Extract the records below word for word and ignore the images.

═════ Material for this exercise

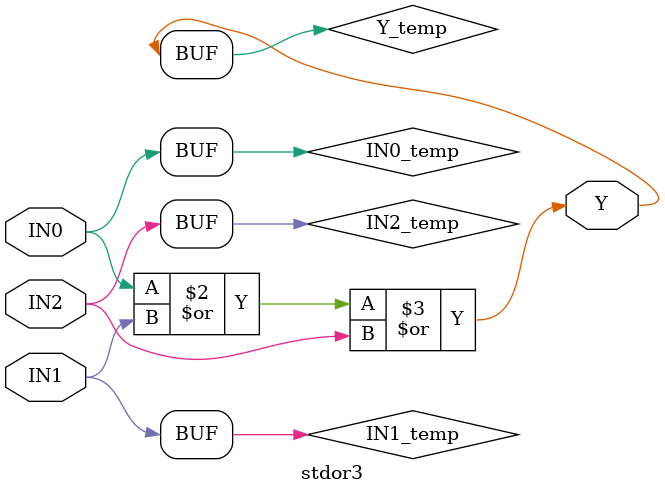
<source format=v>
module stdor3(IN0,IN1,IN2,Y);
  parameter
        d_IN0_r = 0,
        d_IN0_f = 0,
        d_IN1_r = 0,
        d_IN1_f = 0,
        d_IN2_r = 0,
        d_IN2_f = 0,
        d_Y_r = 1,
        d_Y_f = 1;
  input  IN0;
  input  IN1;
  input  IN2;
  output  Y;
  wire  IN0_temp;
  wire  IN1_temp;
  wire  IN2_temp;
  reg  Y_temp;
  assign #(d_IN0_r,d_IN0_f) IN0_temp = IN0;
  assign #(d_IN1_r,d_IN1_f) IN1_temp = IN1;
  assign #(d_IN2_r,d_IN2_f) IN2_temp = IN2;
  assign #(d_Y_r,d_Y_f) Y = Y_temp;
  always
    @(IN0_temp or IN1_temp or IN2_temp)
      begin
      Y_temp = ((IN0_temp | IN1_temp) | IN2_temp);
      end
endmodule

</source>
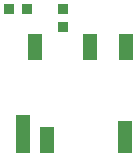
<source format=gbr>
G04 #@! TF.FileFunction,Paste,Top*
%FSLAX46Y46*%
G04 Gerber Fmt 4.6, Leading zero omitted, Abs format (unit mm)*
G04 Created by KiCad (PCBNEW (after 2015-may-01 BZR unknown)-product) date 2015/12/14 21:36:31*
%MOMM*%
G01*
G04 APERTURE LIST*
%ADD10C,0.100000*%
%ADD11R,1.270000X3.302000*%
%ADD12R,1.270000X2.286000*%
%ADD13R,1.270000X2.794000*%
%ADD14R,0.889000X0.889000*%
G04 APERTURE END LIST*
D10*
D11*
X119485000Y-92979000D03*
D12*
X121517000Y-93487000D03*
D13*
X128121000Y-93233000D03*
D12*
X120501000Y-85613000D03*
X125200000Y-85613000D03*
X128248000Y-85613000D03*
D14*
X118288000Y-82400000D03*
X119812000Y-82400000D03*
X122900000Y-83912000D03*
X122900000Y-82388000D03*
M02*

</source>
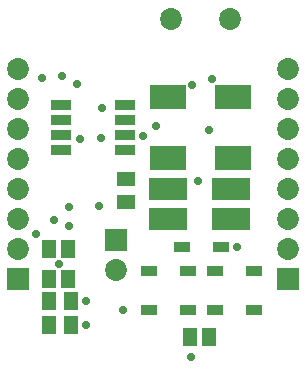
<source format=gts>
G04*
G04 #@! TF.GenerationSoftware,Altium Limited,Altium Designer,19.1.7 (138)*
G04*
G04 Layer_Color=8388736*
%FSLAX24Y24*%
%MOIN*%
G70*
G01*
G75*
%ADD20R,0.0572X0.0375*%
%ADD21R,0.0458X0.0627*%
%ADD22R,0.1300X0.0769*%
%ADD23R,0.1218X0.0836*%
%ADD24R,0.0631X0.0454*%
%ADD25R,0.0680X0.0336*%
%ADD26R,0.0454X0.0631*%
%ADD27C,0.0730*%
%ADD28R,0.0730X0.0730*%
%ADD29C,0.0280*%
D20*
X4850Y-9250D02*
D03*
X6150D02*
D03*
Y-10550D02*
D03*
X4850D02*
D03*
X8350D02*
D03*
X7050D02*
D03*
Y-9250D02*
D03*
X8350D02*
D03*
X7250Y-8450D02*
D03*
X5950D02*
D03*
D21*
X6231Y-11450D02*
D03*
X6869D02*
D03*
X1528Y-8500D02*
D03*
X2166D02*
D03*
X1528Y-9500D02*
D03*
X2166D02*
D03*
D22*
X5500Y-6508D02*
D03*
Y-7492D02*
D03*
X7600Y-6508D02*
D03*
Y-7492D02*
D03*
D23*
X5500Y-3446D02*
D03*
Y-5454D02*
D03*
X7650Y-3446D02*
D03*
Y-5454D02*
D03*
D24*
X4100Y-6176D02*
D03*
Y-6924D02*
D03*
D25*
X4068Y-3700D02*
D03*
Y-4200D02*
D03*
Y-4700D02*
D03*
Y-5200D02*
D03*
X1932D02*
D03*
Y-4700D02*
D03*
Y-4200D02*
D03*
Y-3700D02*
D03*
D26*
X2274Y-10250D02*
D03*
X1526D02*
D03*
X2274Y-11050D02*
D03*
X1526D02*
D03*
D27*
X3750Y-9200D02*
D03*
X5581Y-850D02*
D03*
X7550D02*
D03*
X9500Y-2500D02*
D03*
Y-3500D02*
D03*
Y-4500D02*
D03*
Y-5500D02*
D03*
Y-6500D02*
D03*
Y-7500D02*
D03*
Y-8500D02*
D03*
X500Y-2500D02*
D03*
Y-3500D02*
D03*
Y-4500D02*
D03*
Y-5500D02*
D03*
Y-6500D02*
D03*
Y-7500D02*
D03*
Y-8500D02*
D03*
D28*
X3750Y-8200D02*
D03*
X9500Y-9500D02*
D03*
X500D02*
D03*
D29*
X5100Y-4400D02*
D03*
X4650Y-4750D02*
D03*
X3300Y-3800D02*
D03*
X3250Y-4800D02*
D03*
X2550Y-4850D02*
D03*
X1850Y-9000D02*
D03*
X1950Y-2750D02*
D03*
X2450Y-3000D02*
D03*
X6300Y-3050D02*
D03*
X6950Y-2850D02*
D03*
X6850Y-4550D02*
D03*
X2200Y-7750D02*
D03*
X1700Y-7550D02*
D03*
X2200Y-7100D02*
D03*
X1300Y-2800D02*
D03*
X6250Y-12100D02*
D03*
X4000Y-10550D02*
D03*
X7800Y-8450D02*
D03*
X1100Y-8000D02*
D03*
X2750Y-11050D02*
D03*
Y-10250D02*
D03*
X3200Y-7076D02*
D03*
X6500Y-6250D02*
D03*
M02*

</source>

══════════

• Task result:
<source format=v>
module stdor3(IN0,IN1,IN2,Y);
  parameter
        d_IN0_r = 0,
        d_IN0_f = 0,
        d_IN1_r = 0,
        d_IN1_f = 0,
        d_IN2_r = 0,
        d_IN2_f = 0,
        d_Y_r = 1,
        d_Y_f = 1;
  input  IN0;
  input  IN1;
  input  IN2;
  output  Y;
  wire  IN0_temp;
  wire  IN1_temp;
  wire  IN2_temp;
  reg  Y_temp;
  assign #(d_IN0_r,d_IN0_f) IN0_temp = IN0;
  assign #(d_IN1_r,d_IN1_f) IN1_temp = IN1;
  assign #(d_IN2_r,d_IN2_f) IN2_temp = IN2;
  assign #(d_Y_r,d_Y_f) Y = Y_temp;
  always
    @(IN0_temp or IN1_temp or IN2_temp)
      begin
      Y_temp = ((IN0_temp | IN1_temp) | IN2_temp);
      end
endmodule

</source>
<source format=gbr>
G04 #@! TF.FileFunction,Paste,Top*
%FSLAX46Y46*%
G04 Gerber Fmt 4.6, Leading zero omitted, Abs format (unit mm)*
G04 Created by KiCad (PCBNEW (after 2015-may-01 BZR unknown)-product) date 2015/12/14 21:36:31*
%MOMM*%
G01*
G04 APERTURE LIST*
%ADD10C,0.100000*%
%ADD11R,1.270000X3.302000*%
%ADD12R,1.270000X2.286000*%
%ADD13R,1.270000X2.794000*%
%ADD14R,0.889000X0.889000*%
G04 APERTURE END LIST*
D10*
D11*
X119485000Y-92979000D03*
D12*
X121517000Y-93487000D03*
D13*
X128121000Y-93233000D03*
D12*
X120501000Y-85613000D03*
X125200000Y-85613000D03*
X128248000Y-85613000D03*
D14*
X118288000Y-82400000D03*
X119812000Y-82400000D03*
X122900000Y-83912000D03*
X122900000Y-82388000D03*
M02*

</source>
<source format=gts>
G04*
G04 #@! TF.GenerationSoftware,Altium Limited,Altium Designer,19.1.7 (138)*
G04*
G04 Layer_Color=8388736*
%FSLAX24Y24*%
%MOIN*%
G70*
G01*
G75*
%ADD20R,0.0572X0.0375*%
%ADD21R,0.0458X0.0627*%
%ADD22R,0.1300X0.0769*%
%ADD23R,0.1218X0.0836*%
%ADD24R,0.0631X0.0454*%
%ADD25R,0.0680X0.0336*%
%ADD26R,0.0454X0.0631*%
%ADD27C,0.0730*%
%ADD28R,0.0730X0.0730*%
%ADD29C,0.0280*%
D20*
X4850Y-9250D02*
D03*
X6150D02*
D03*
Y-10550D02*
D03*
X4850D02*
D03*
X8350D02*
D03*
X7050D02*
D03*
Y-9250D02*
D03*
X8350D02*
D03*
X7250Y-8450D02*
D03*
X5950D02*
D03*
D21*
X6231Y-11450D02*
D03*
X6869D02*
D03*
X1528Y-8500D02*
D03*
X2166D02*
D03*
X1528Y-9500D02*
D03*
X2166D02*
D03*
D22*
X5500Y-6508D02*
D03*
Y-7492D02*
D03*
X7600Y-6508D02*
D03*
Y-7492D02*
D03*
D23*
X5500Y-3446D02*
D03*
Y-5454D02*
D03*
X7650Y-3446D02*
D03*
Y-5454D02*
D03*
D24*
X4100Y-6176D02*
D03*
Y-6924D02*
D03*
D25*
X4068Y-3700D02*
D03*
Y-4200D02*
D03*
Y-4700D02*
D03*
Y-5200D02*
D03*
X1932D02*
D03*
Y-4700D02*
D03*
Y-4200D02*
D03*
Y-3700D02*
D03*
D26*
X2274Y-10250D02*
D03*
X1526D02*
D03*
X2274Y-11050D02*
D03*
X1526D02*
D03*
D27*
X3750Y-9200D02*
D03*
X5581Y-850D02*
D03*
X7550D02*
D03*
X9500Y-2500D02*
D03*
Y-3500D02*
D03*
Y-4500D02*
D03*
Y-5500D02*
D03*
Y-6500D02*
D03*
Y-7500D02*
D03*
Y-8500D02*
D03*
X500Y-2500D02*
D03*
Y-3500D02*
D03*
Y-4500D02*
D03*
Y-5500D02*
D03*
Y-6500D02*
D03*
Y-7500D02*
D03*
Y-8500D02*
D03*
D28*
X3750Y-8200D02*
D03*
X9500Y-9500D02*
D03*
X500D02*
D03*
D29*
X5100Y-4400D02*
D03*
X4650Y-4750D02*
D03*
X3300Y-3800D02*
D03*
X3250Y-4800D02*
D03*
X2550Y-4850D02*
D03*
X1850Y-9000D02*
D03*
X1950Y-2750D02*
D03*
X2450Y-3000D02*
D03*
X6300Y-3050D02*
D03*
X6950Y-2850D02*
D03*
X6850Y-4550D02*
D03*
X2200Y-7750D02*
D03*
X1700Y-7550D02*
D03*
X2200Y-7100D02*
D03*
X1300Y-2800D02*
D03*
X6250Y-12100D02*
D03*
X4000Y-10550D02*
D03*
X7800Y-8450D02*
D03*
X1100Y-8000D02*
D03*
X2750Y-11050D02*
D03*
Y-10250D02*
D03*
X3200Y-7076D02*
D03*
X6500Y-6250D02*
D03*
M02*

</source>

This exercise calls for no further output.